Friday, August 18, 2006

Sit, Odie, Sit. Good Dog.


It is not ours to question the comic strip reality of a cat who has built scale versions of restaurant waiting line placards, nor of a dog who takes commands in written form, nor of that dog's anatomy which is so tortured that it is difficult to recognize at a glance that he is indeed sitting in the third panel. Joke Logic or no, it's a little counterintuitive that a restaurant-protocol gag should take place on top of a table in the house.

That Odie can read is pretty much the crux of the joke, because the associative gap between the meaning of "wait to be seated" and the command for a dog to sit is not very large. There's a second shade of meaning, in which Odie is so dumb he must be ordered both not to sit and to sit. Lord knows what he'd do if given no commands. Squat, maybe? Funnier is how Garfield shuffles through panel two, disinterested, though he is surely the one who made the signs. There are a few levels to these presentational strips in which Odie and Garfield mime a broad joke for us in vaudeville style. We are treated to the joke itself, the acknowledged artificiality of the format, and the self-conscious performances of our silent clowns: Odie with full confidence of the antique material, a happy, catatonic Fatty Arbuckle, and Garfield a weary Buster Keaton, stone-faced with disgust or defeat. The idea of an entertainer so lazy he doesn't care about the audience is a masterstroke. Your comedian is indifferent: laughing is your own job.

Sunday, June 25, 2006

Kick Me Beneath the Milky Twilight


Criticism: I usually try to ignore it unless making a joke about it, but... The computer color job on today's strip is atrocious, distracting, and doesn't make sense. It's a simple, reasonably funny gag confused by some kind of spotlight (?) at frame right that looks like it should have something to do with the action but does not. As a light source, it's badly rendered (explain the shading in row 2 panel 2?), and besides, Garfield isn't normally drawn with deep shadows unless there's a reason.

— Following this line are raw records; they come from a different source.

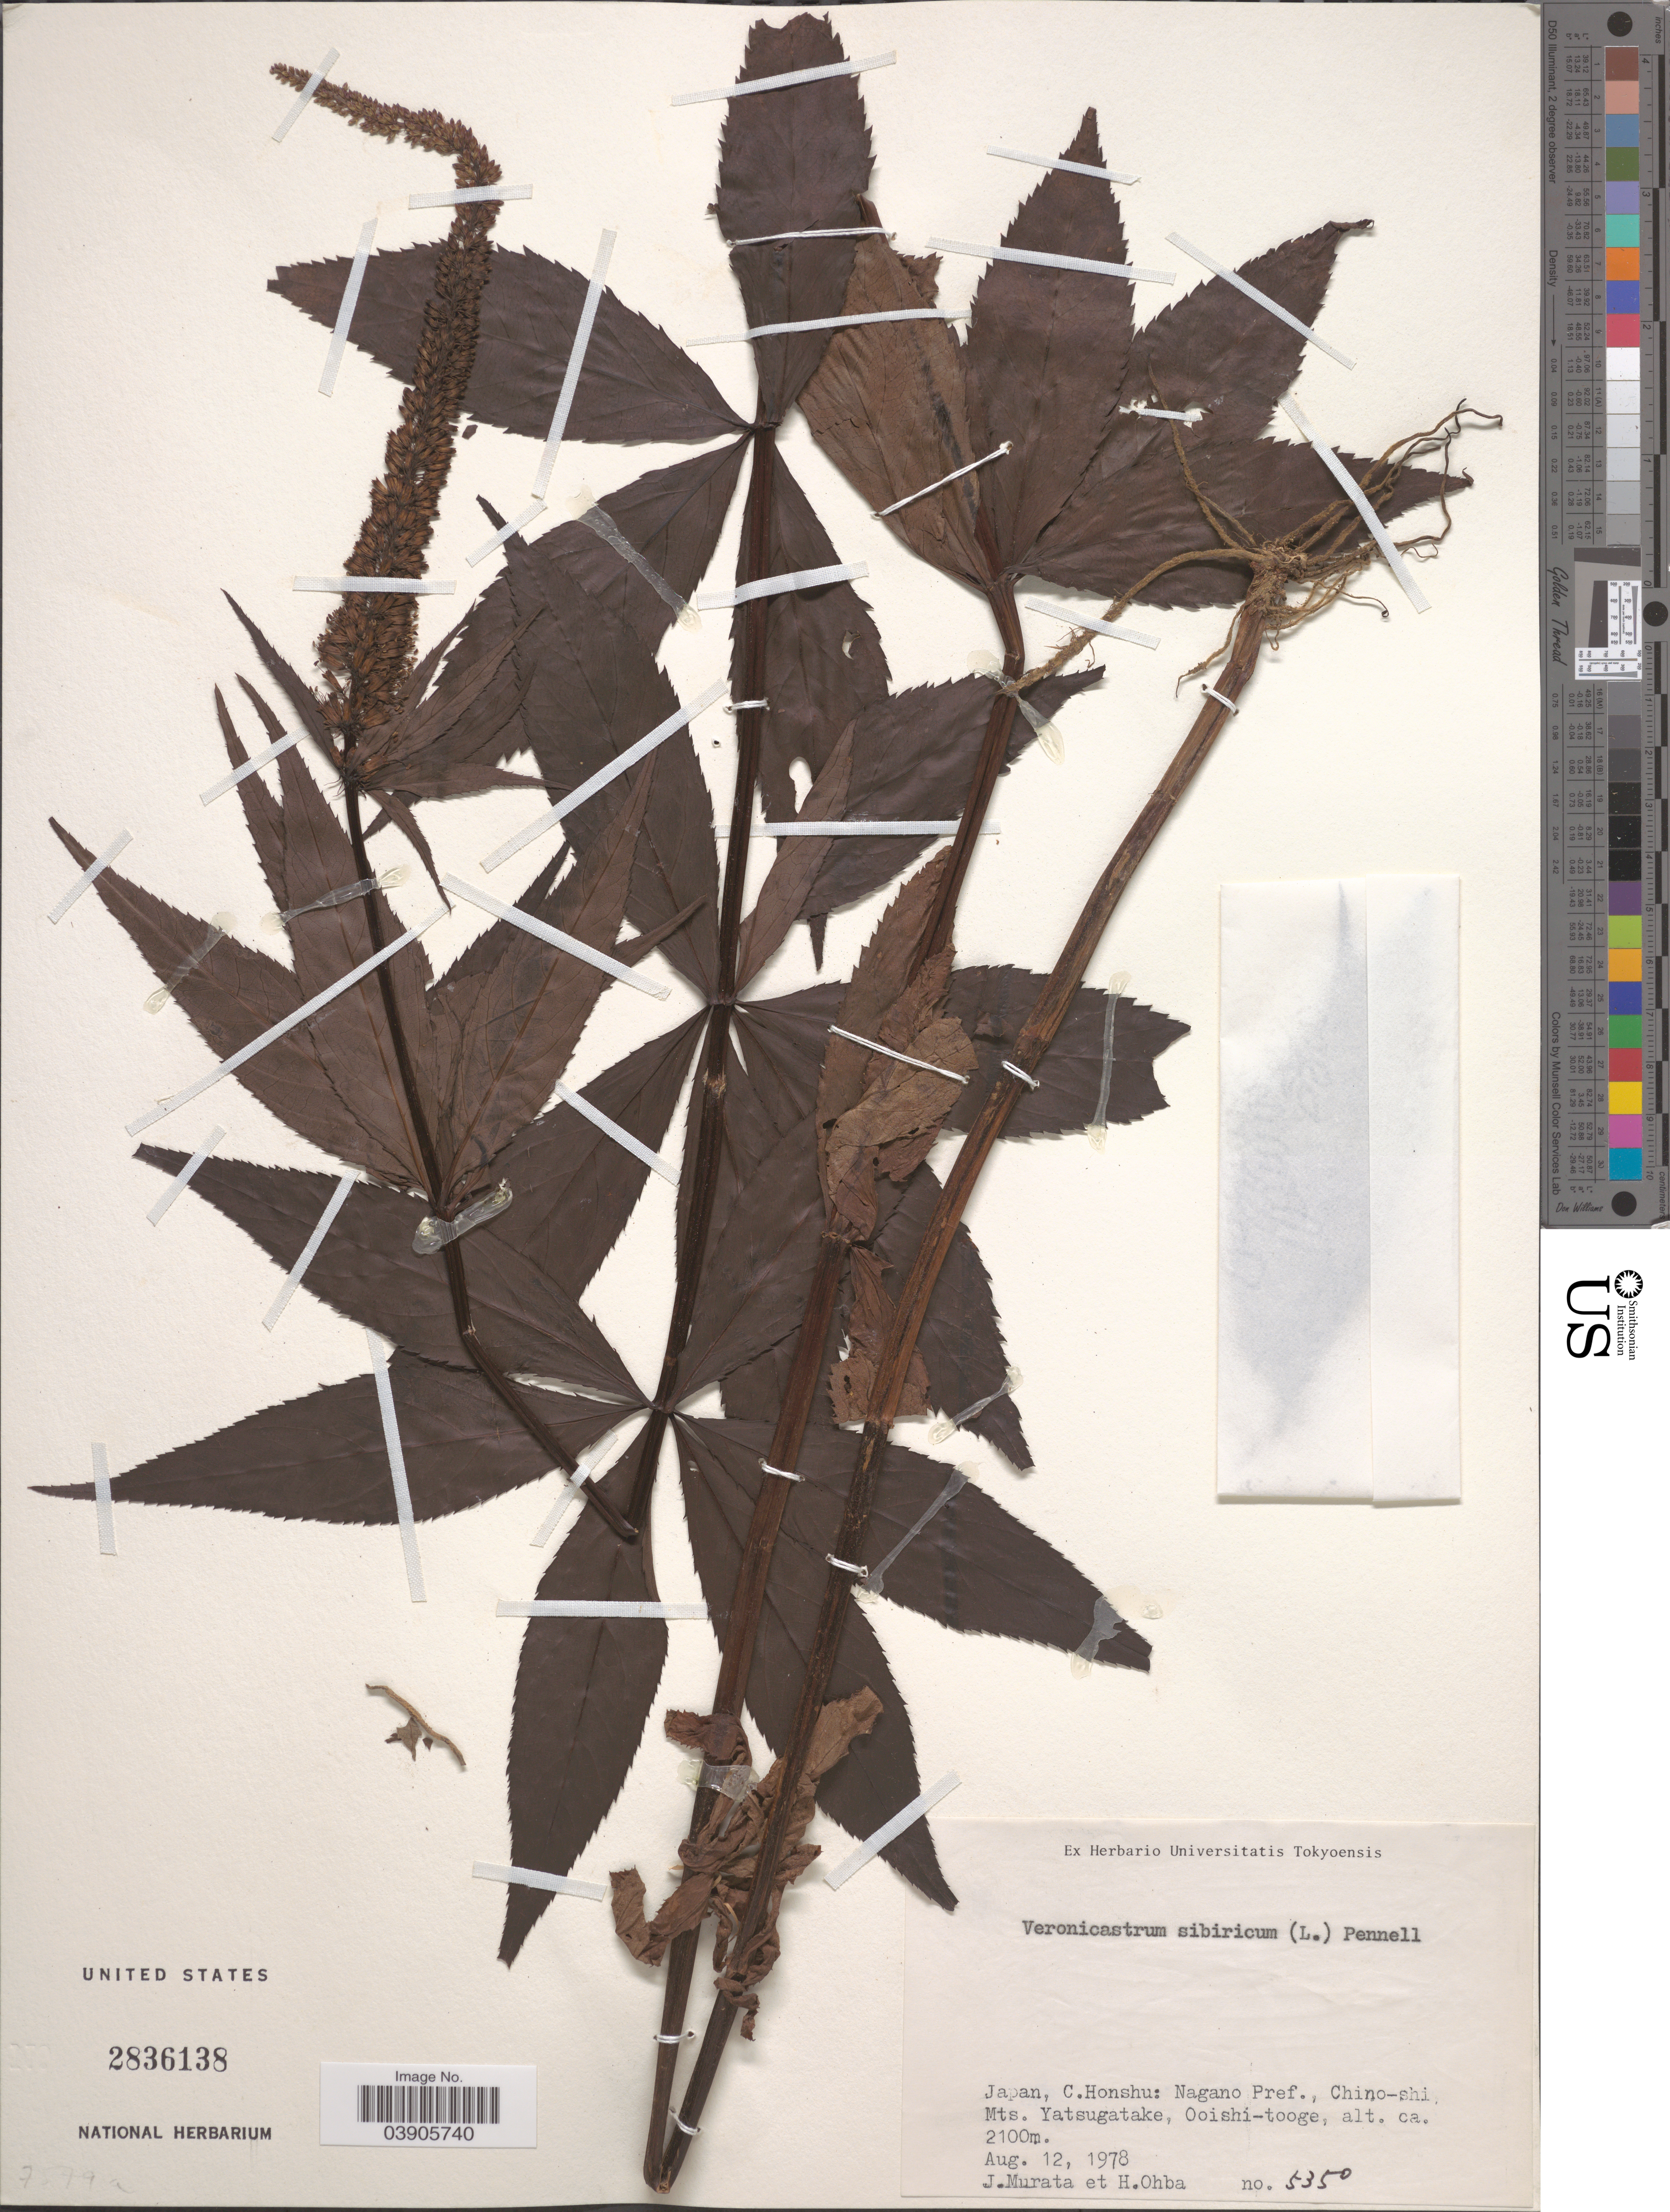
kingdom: Plantae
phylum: Tracheophyta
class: Magnoliopsida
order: Lamiales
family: Plantaginaceae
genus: Veronicastrum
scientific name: Veronicastrum sibiricum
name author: (L.) Pennell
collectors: J. Murata & H. Ohba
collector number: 5350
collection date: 1978-08-12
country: Japan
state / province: Nagano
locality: C. Honshu: Nagano Pref., Chino-shi. Mts. Yatsugatake, Ooishi-tooge.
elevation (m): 2100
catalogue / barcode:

Praise: Today's Garfield combines a solid character joke and a typically cynical assessment of our role in the universe. In the first, Odie is so used to being physically abused that it is the only way he makes sense of his existence, and will hurt himself if Garfield is not there to do it... The dog equivalent of a cutter, I guess. In the second, Garfield is punished for not accepting his eternal job as Odie's designated abuser. If Garfield had taken his preordained place on the table top and kicked an innocent dog, instead of being on the floor, he would never be crushed by the punishing will of the cosmos. If it's in the cards for you to physically injure animals, Garfield urges you to rush to your work with open arms.

Insightful Observation: Odie looks more and more like Super Mario's dinosaur friend Yoshi.

Wednesday, April 26, 2006

I Got All My Whiskers With Me


That's really sweet... and it's Jon's guileless enthusiasm when he realizes they are a family that gets me. I'd like to think in panel two that everyone simultaneously realizes what they mean to each other. The cutest part is how Garfield has to maintain his curmudgeonly facade, but acknowledges the relationship, even if he has to couch it in sarcasm.

Except... what is Odie doing? NO! Why does he have to ruin this moment?

That drawing of Odie is so gross, and directed to no one but the reader. I'm used to this kind of sassiness on G-field T-shirts and merch, but it doesn't usually encroach on the strip this blatantly. Plus, I don't like the head-on view of Odie, because it reminds me that his tongue is wider than his head.

In other news, today the back page of the paper features a photograph of the cursive letter M.